'''
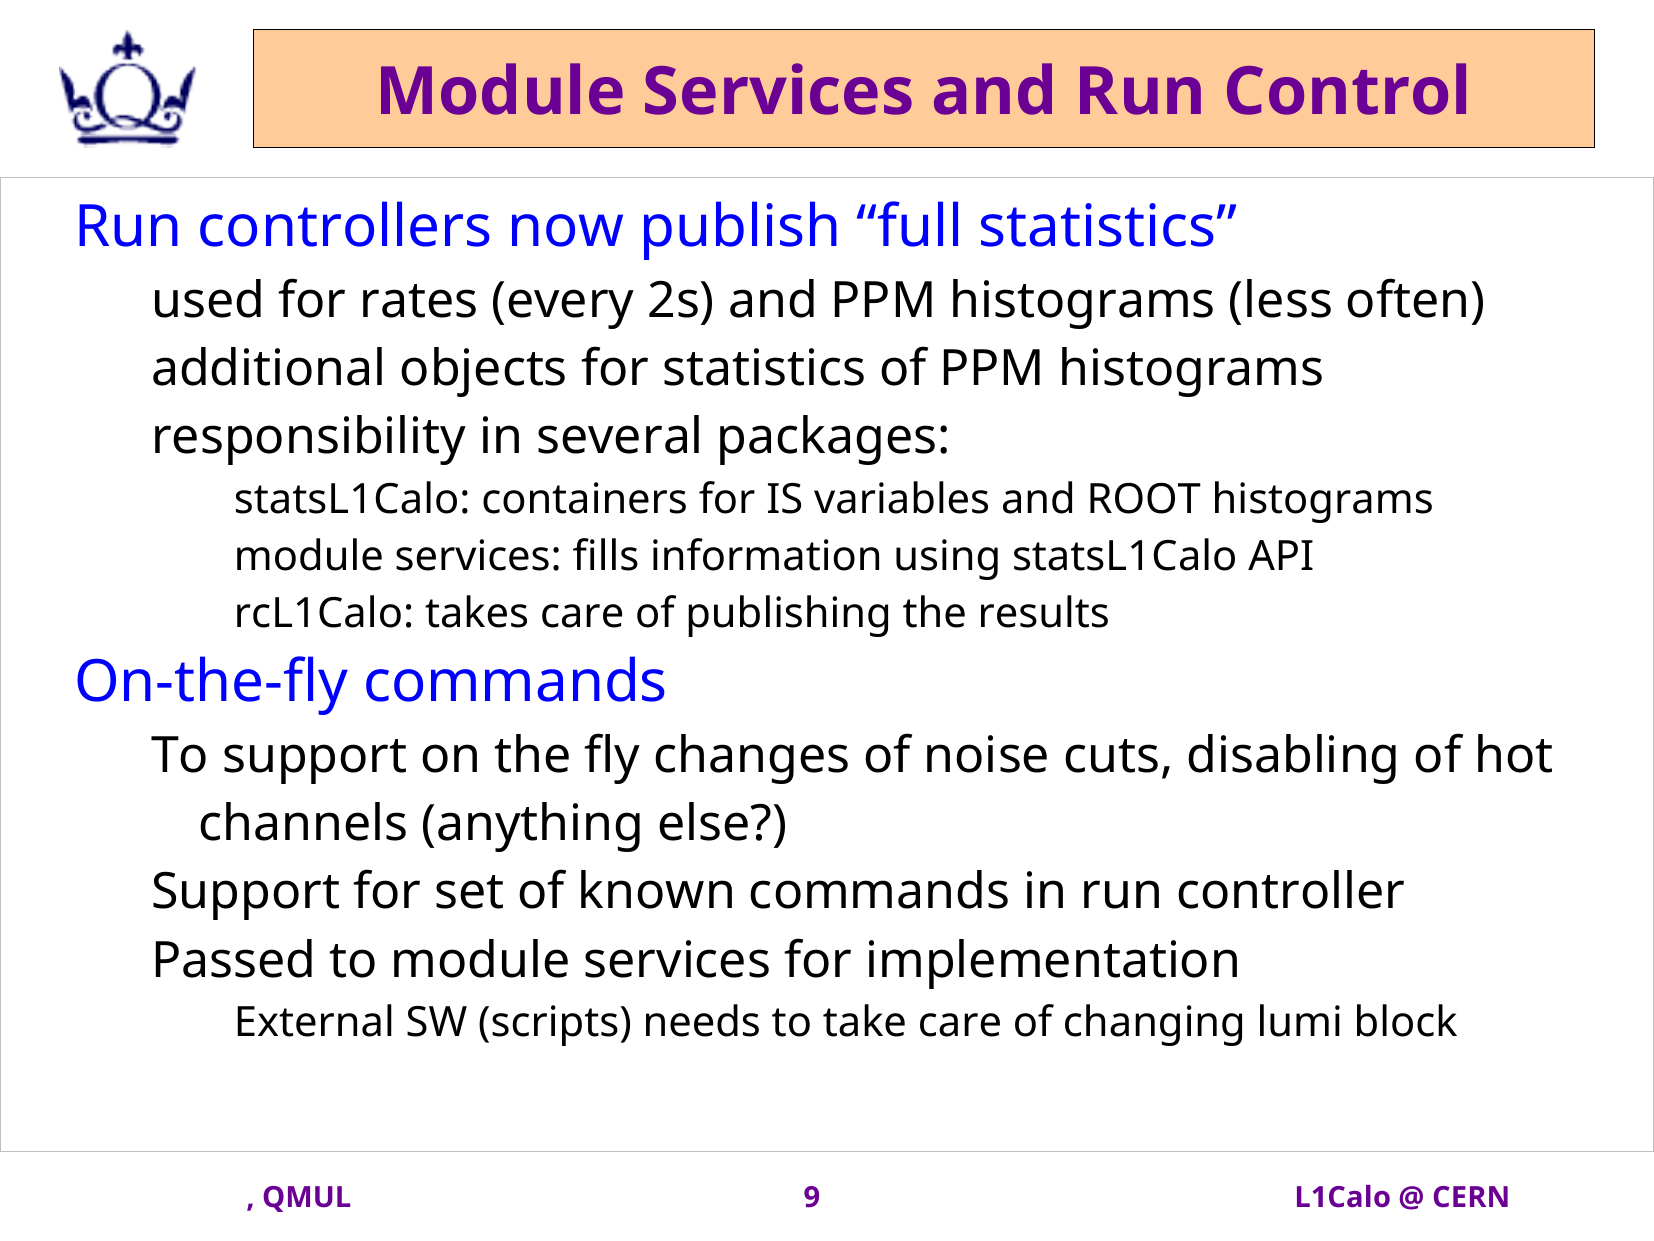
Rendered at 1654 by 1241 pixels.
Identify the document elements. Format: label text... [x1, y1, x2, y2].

list Run controllers now publish “full statistics” used for rates (every 2s) and PPM histograms (less often) additional objects for statistics of PPM histograms responsibility in several packages: statsL1Calo: containers for IS variables and ROOT histograms module services: fills information using statsL1Calo API rcL1Calo: takes care of publishing the results On-the-fly commands To support on the fly changes of noise cuts, disabling of hot channels (anything else?) Support for set of known commands in run controller Passed to module services for implementation External SW (scripts) needs to take care of changing lumi block [56, 184, 1600, 1105]
picture [59, 29, 200, 148]
title Module Services and Run Control [253, 29, 1595, 148]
'''
▶ Requirement: Could you echo every line above back verbatim, leaving out the pictures?

▶ Answer:
Rendered at 1654 by 1241 pixels.
Identify the document elements. Format: label text... [x1, y1, x2, y2].

list Run controllers now publish “full statistics” used for rates (every 2s) and PPM histograms (less often) additional objects for statistics of PPM histograms responsibility in several packages: statsL1Calo: containers for IS variables and ROOT histograms module services: fills information using statsL1Calo API rcL1Calo: takes care of publishing the results On-the-fly commands To support on the fly changes of noise cuts, disabling of hot channels (anything else?) Support for set of known commands in run controller Passed to module services for implementation External SW (scripts) needs to take care of changing lumi block [56, 184, 1600, 1105]
picture [59, 29, 200, 148]
title Module Services and Run Control [253, 29, 1595, 148]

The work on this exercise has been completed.